| Complete the following |
a - In the forum thread about gender stereotyping, what did the studio guide suggest the daughter might like to do when she was older?
b - Extend the forum thread about gender stereotyping past its final post.

| Document extract |
⟨

I call them on it every.single.time

Drives them potty.

My own parents, who are actually older than my PILs were never like this so it's not generational.

RandomMess Sat 13-Aug-16 21:12:07

I am really shock at these, especially a nursery!!!!

I would never think of myself as feminist either but, but, but it is just so wrong!

GobblersKnob Sat 13-Aug-16 21:21:31

When we went to Harry Potty Studios one of the people who shows you stuff and explains how things work said to ds 'maybe when you are older you would like to build sets like these, or maybe even be a producer or a director?' then to dd 'and you might like to make costumes or work in make up'.


I just added cheerfully 'or build the sets, or direct and ds might like to work in make up?'

She looked at me gone out and then just moved away.

You have to call people out on this stuff it is so ingrained I think most people don't even realise they are doing it until you point it out.

GobblersKnob Sat 13-Aug-16 21:22:14

Hahaha Harry PottER not Potty grin

AndNowItsSeven Sat 13-Aug-16 21:23:23

Boys are stronger than girls it's genetic, so yes he should be more gentle when playing.

Quodlibet Sat 13-Aug-16 21:29:04

My MIL, while DD was sat next to us playing with a toy doll; 'Isn't it interesting how she just seems programmed to want to do this stereotypical girl stuff?'
Me: but she also likes jumping, climbing, playing with mud and picking up insects. If she was a boy you'd be saying oh isn't it interesting he likes all this stereotypical boy stuff.'
MIL: well neither of my sons ever played with dolls.
Me: your sons never saw their dad do 50% of the childcare and housework either. DD has though, so it's not stereotypical girl stuff to her cos it's just as likely to be her dad tucking her in or changing her nappy as me.

IJustAteTheKidsFoodAgain Sat 13-Aug-16 21:31:14

Funny andnow. Just place marking for comebacks for the next two weeks inevitable comments from my DM while my DD and Dnephew are together (he usually lives abroad) about why we don't hit girls (not people) etc etc and isn't it unusual she likes maths she is a girl after all angrywinewinewine

paddypants13 Sun 14-Aug-16 09:15:43

I really don't want to move her if I can avoid it, she really loves it there.

⟩

(Stored items)
⟨

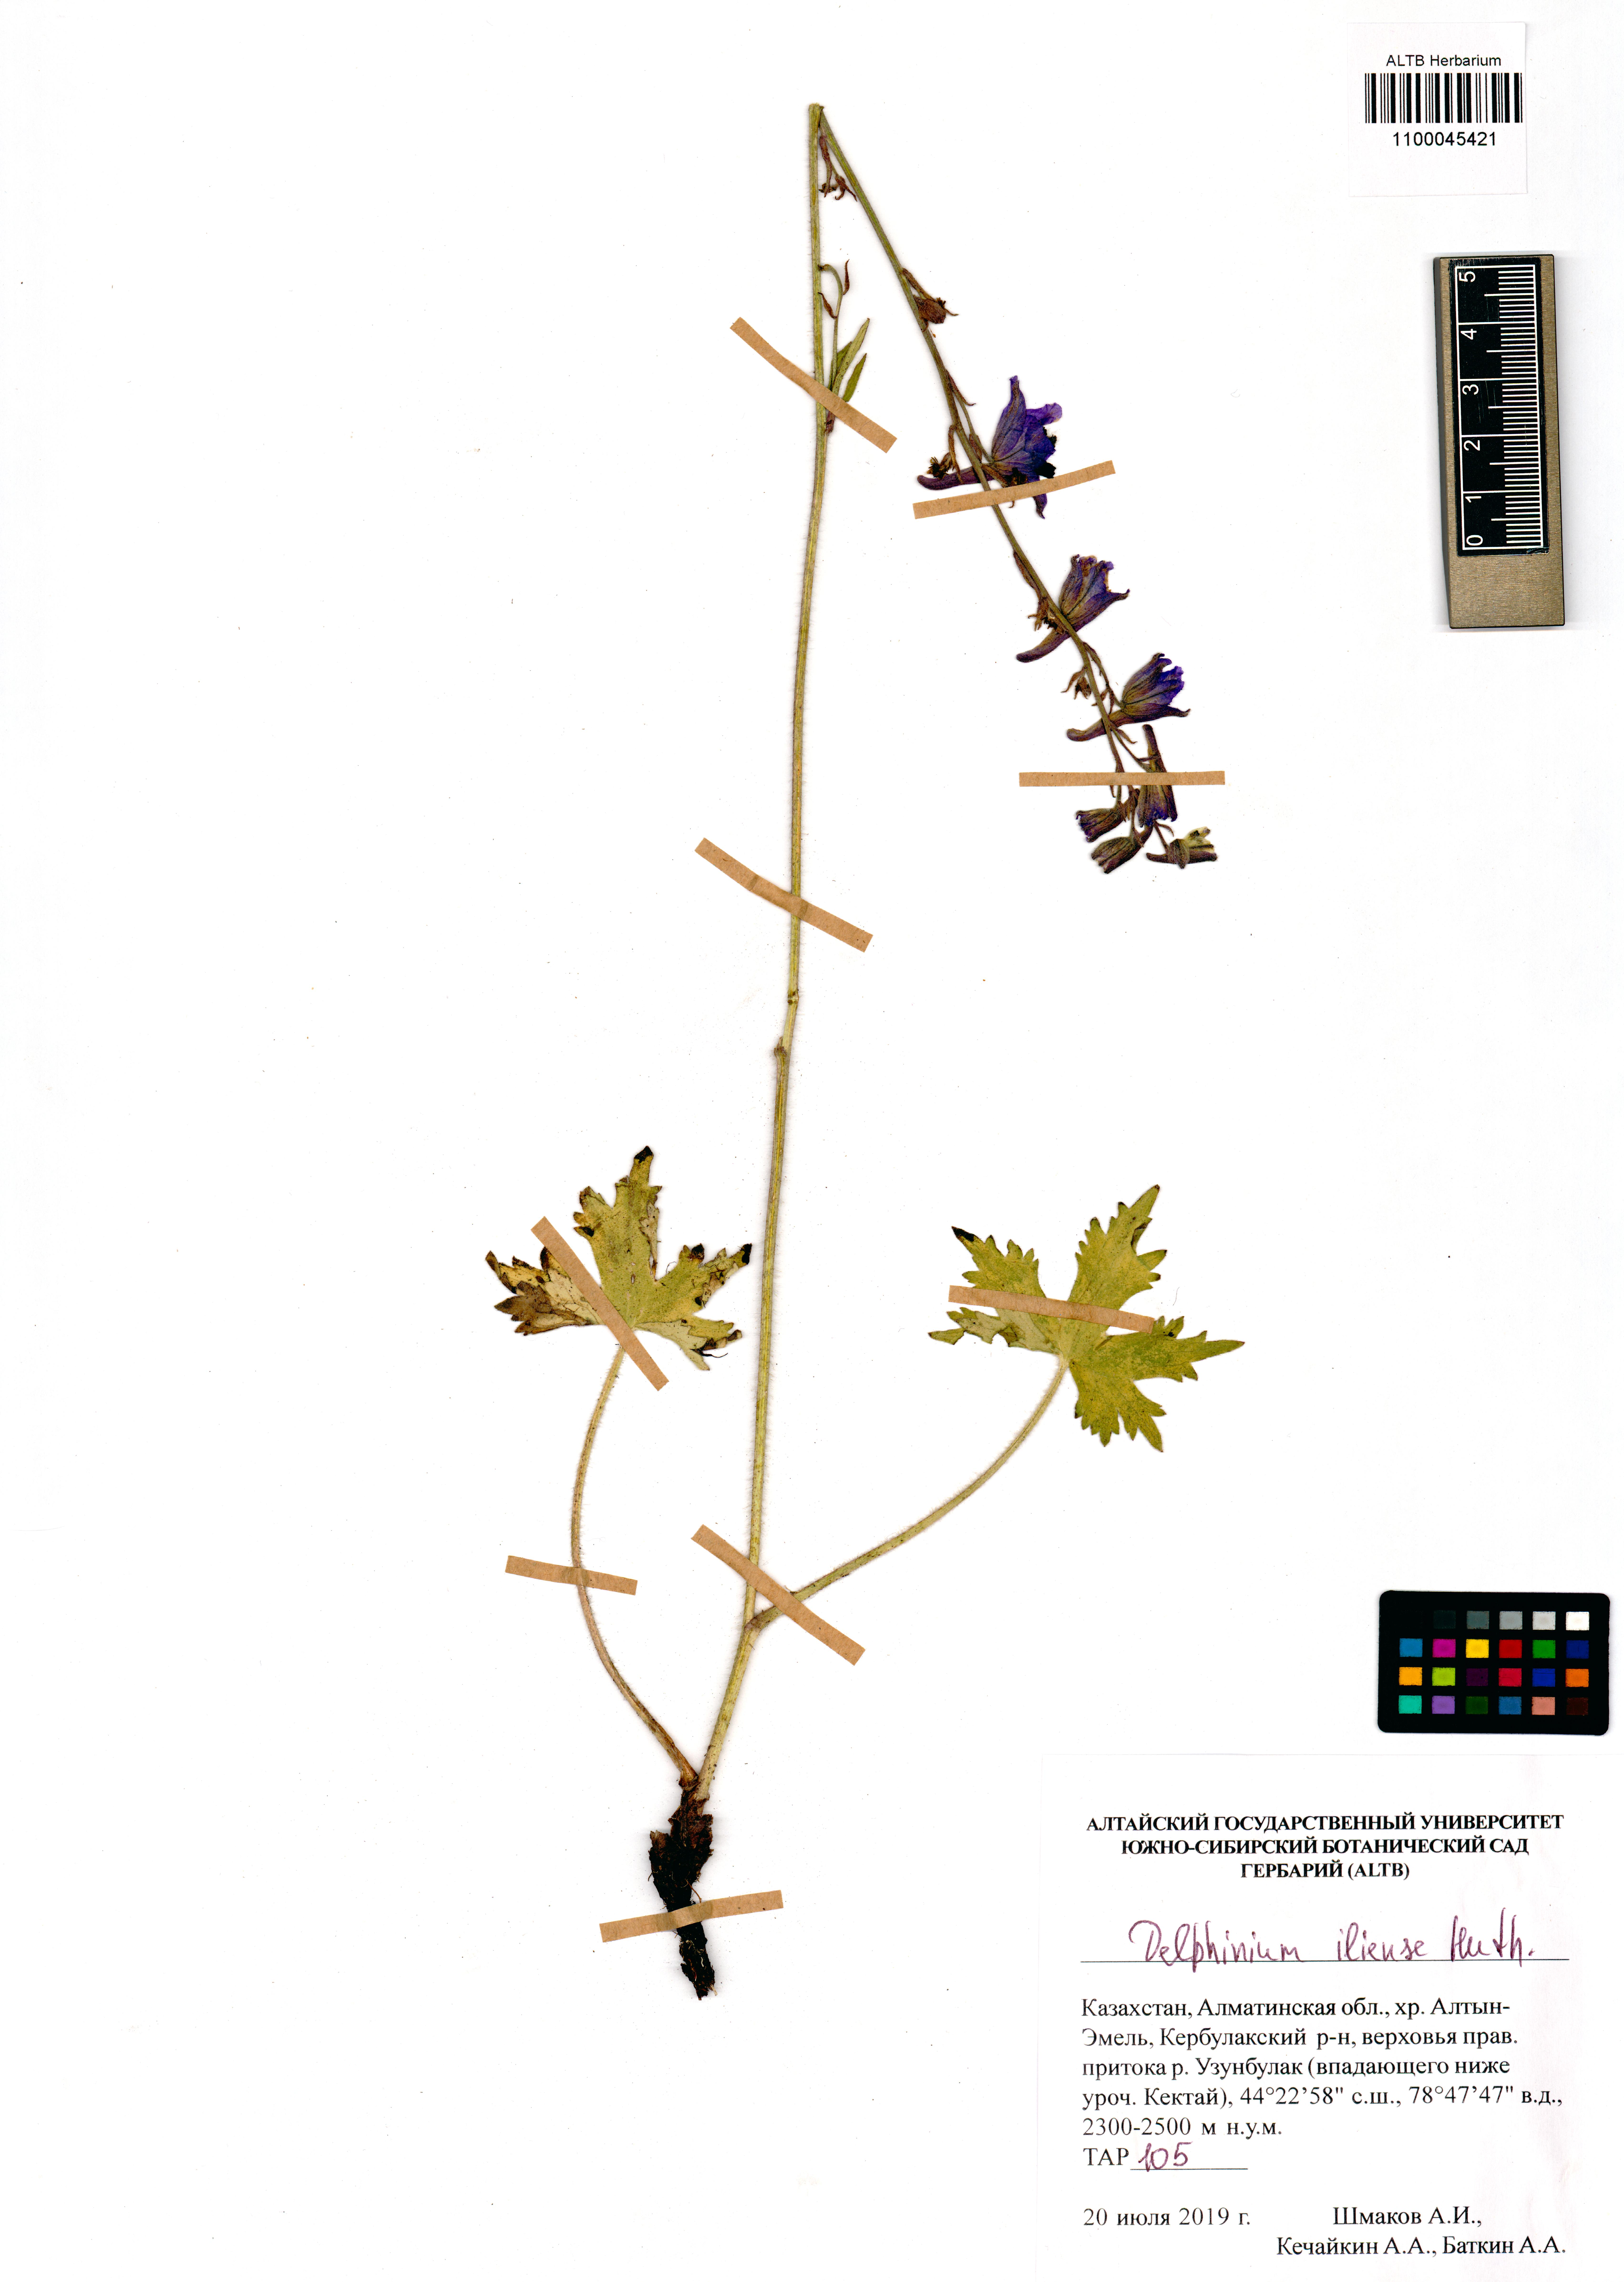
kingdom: Plantae
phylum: Tracheophyta
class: Magnoliopsida
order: Ranunculales
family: Ranunculaceae
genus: Delphinium
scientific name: Delphinium iliense
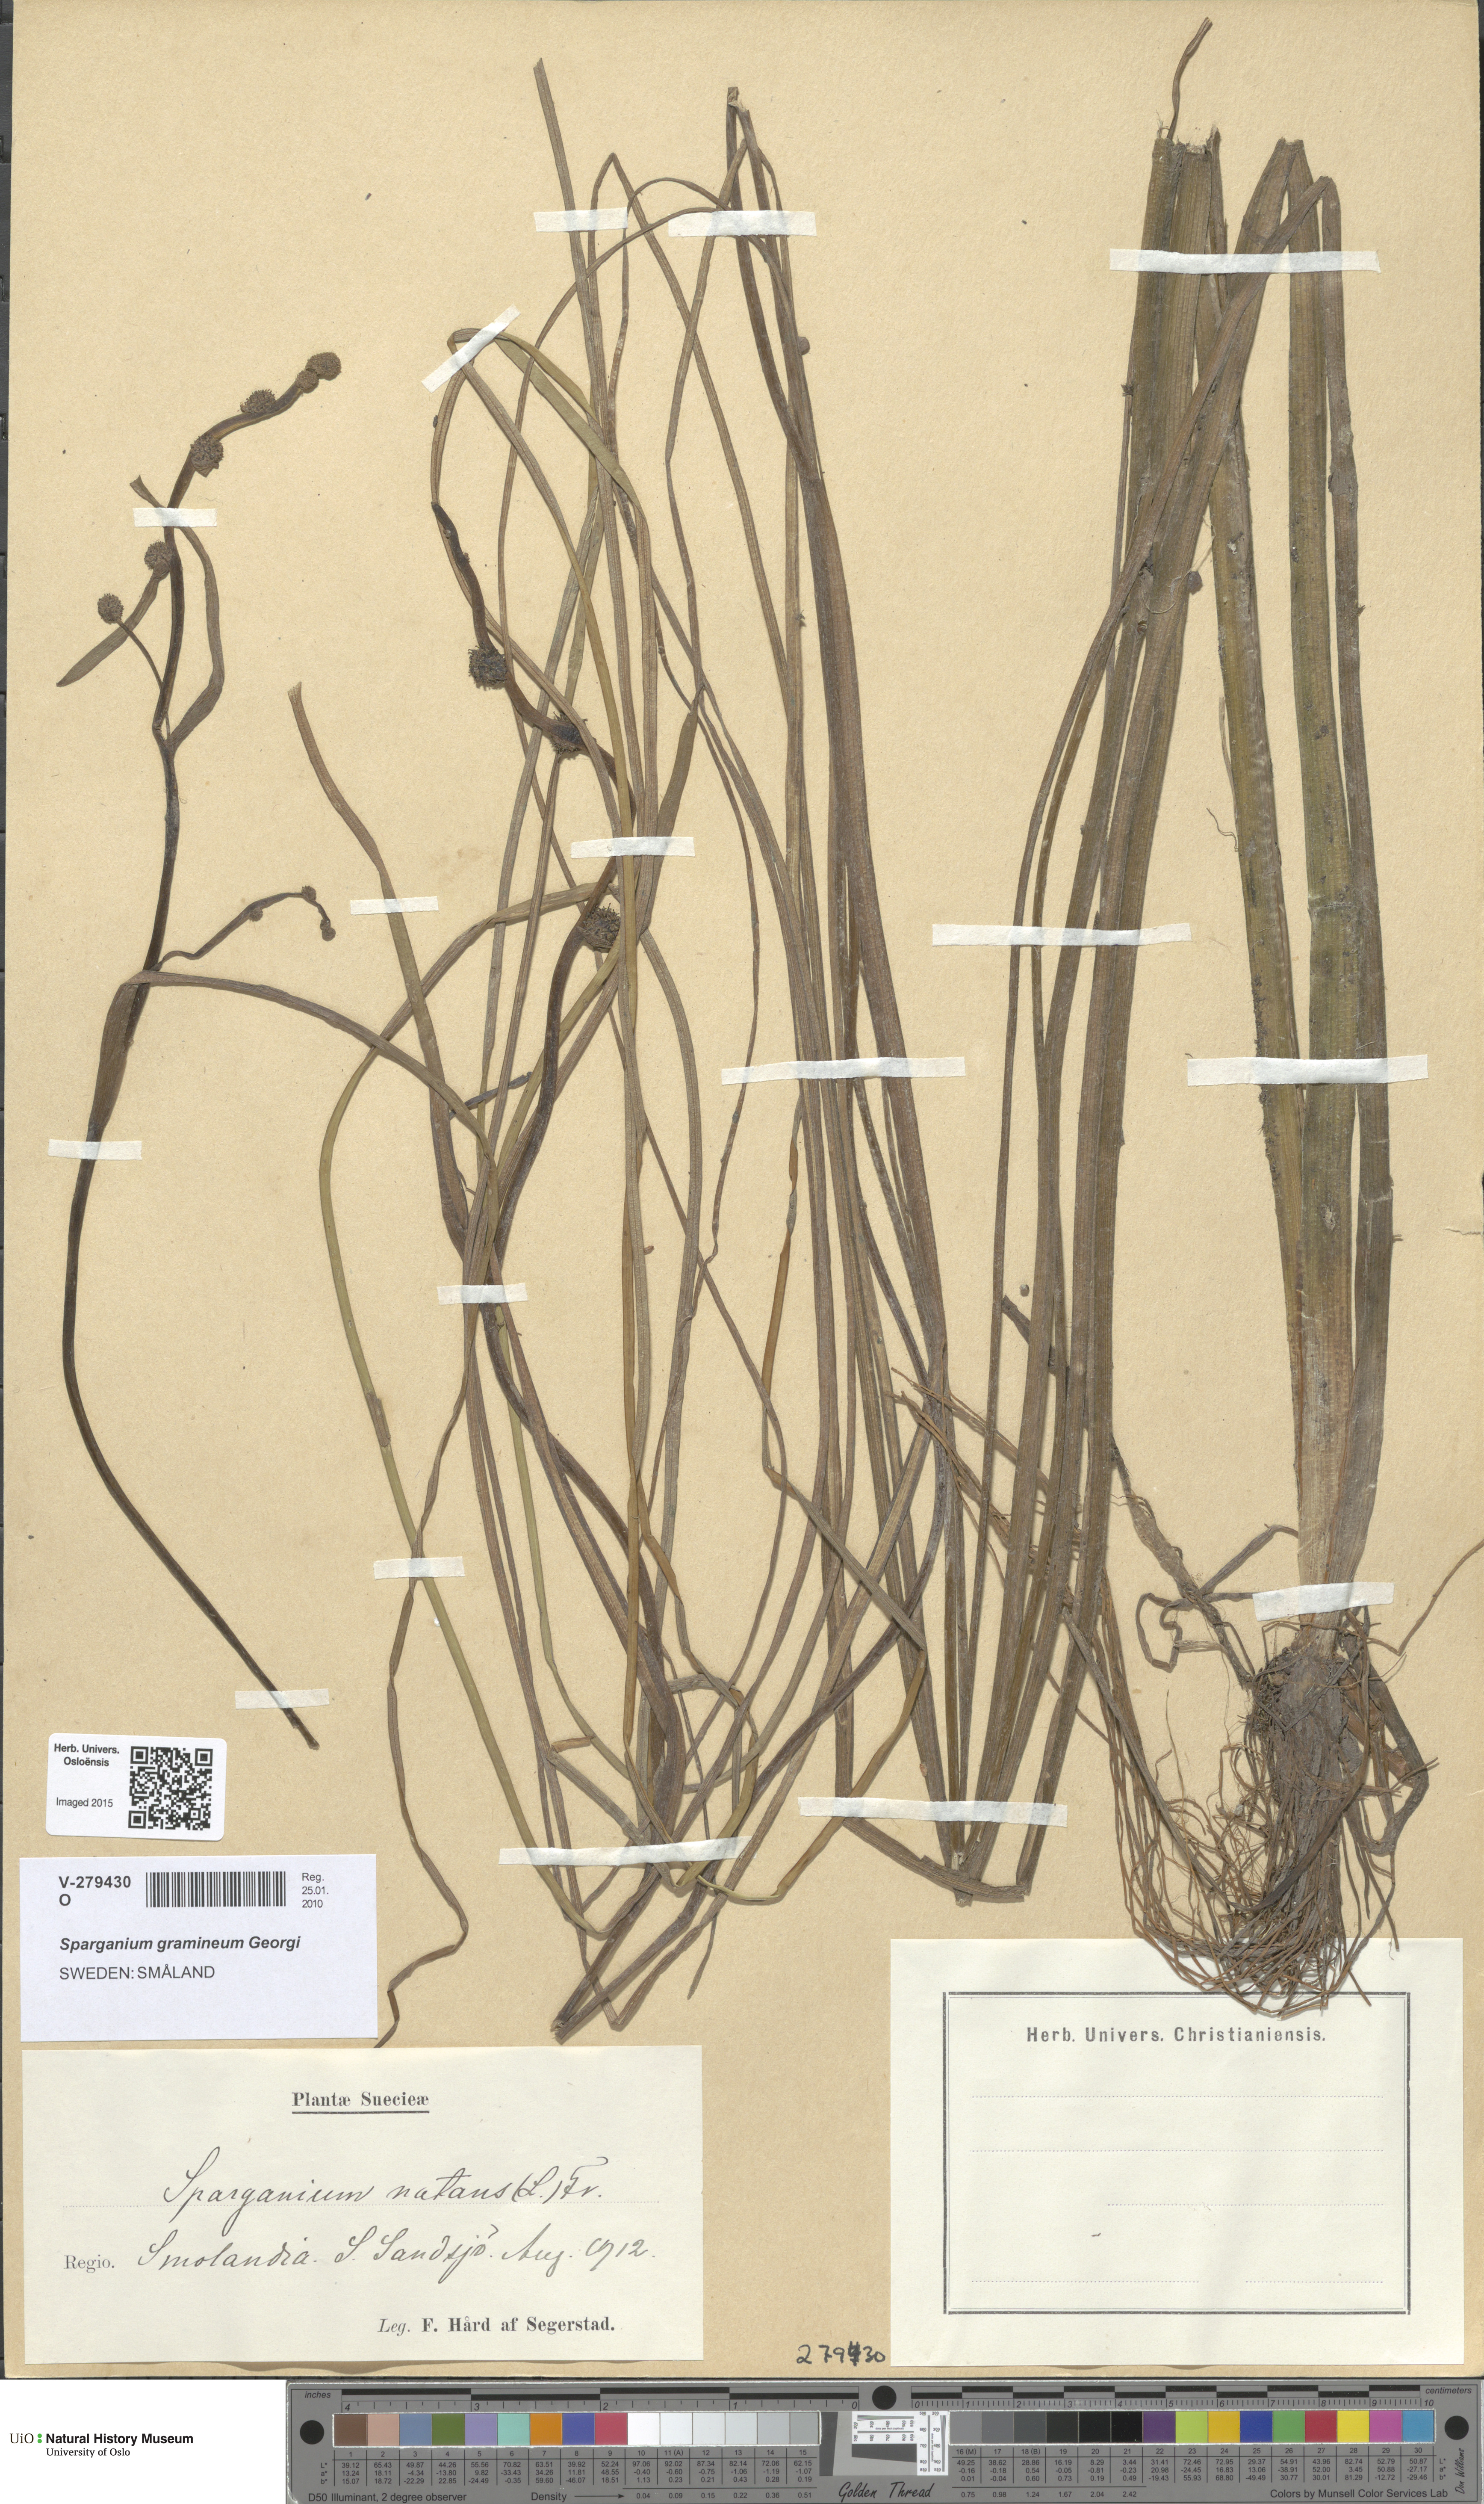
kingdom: Plantae
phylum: Tracheophyta
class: Liliopsida
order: Poales
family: Typhaceae
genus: Sparganium
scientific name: Sparganium gramineum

⟩

| Results of the exercise |
a - Make costumes or work in make up.

b -
I think I'll just mention it and hope it stops. As previous posters have said, it's so ingrained people don't even realise they're doing it.

LightHouser Sun 14-Aug-16 12:04:22

AndNow, on average yes, but is not the case that ALL boys are stronger than ALL girls. It's right to encourage him to be gentle, but rather than because she's a girl, because she's littler than him, or simply because she's another living creature. I praise my daughter when she displays strength (amongst many other things) but I also encourage her to recognise when someone or something needs gentle care when handling ... a person, a pet, a book, a flower, a cup of drink.

Some of these stories here, argh, how annoying. I think it's dead right to call people out on it, without being an asshat, otherwise how will things improve? People generally don't realise they're doing it. Whenever I have mentioned it people have generally reacted with quiet thoughtfulness (like 'Oh, yeah') and have behaved differently afterwards.

bumblingmum Sun 14-Aug-16 12:19:38

This sort of thing makes me mad! I have 2 girls and the number of people that tell them how pretty/beautiful they are rather than smart or clever gives me the rage. They do like colouring and dolls and painted fingernails but they also like playing football, climbing trees and wading through the river getting wet and muddy.
I am constantly telling my girls they can be or do anything trying to undo what other people tell them. A boy at school told my daughter she couldn't do something and she was so upset.
The comment above about boys being stronger can be true but not at the age of 3!

HermioneWeasley Sun 14-Aug-16 12:27:29

My brother has 3 nieces and always greets them with "[name] how strong you're looking today ". He's made it his personal mission to try and rebalance all the "pretty" stuff. Also buys really cool toys

MotherFuckingChainsaw Sun 14-Aug-16 12:34:49

Boys aren't stronger than girls. The strength disparity happens at puberty.

LumpySpacedPrincess Tue 16-Aug-16 15:01:53

THIS is what socialisation is, by the time said nephew is a man he would have heard this sort of thing a thousand times. Gender is how we are socialised.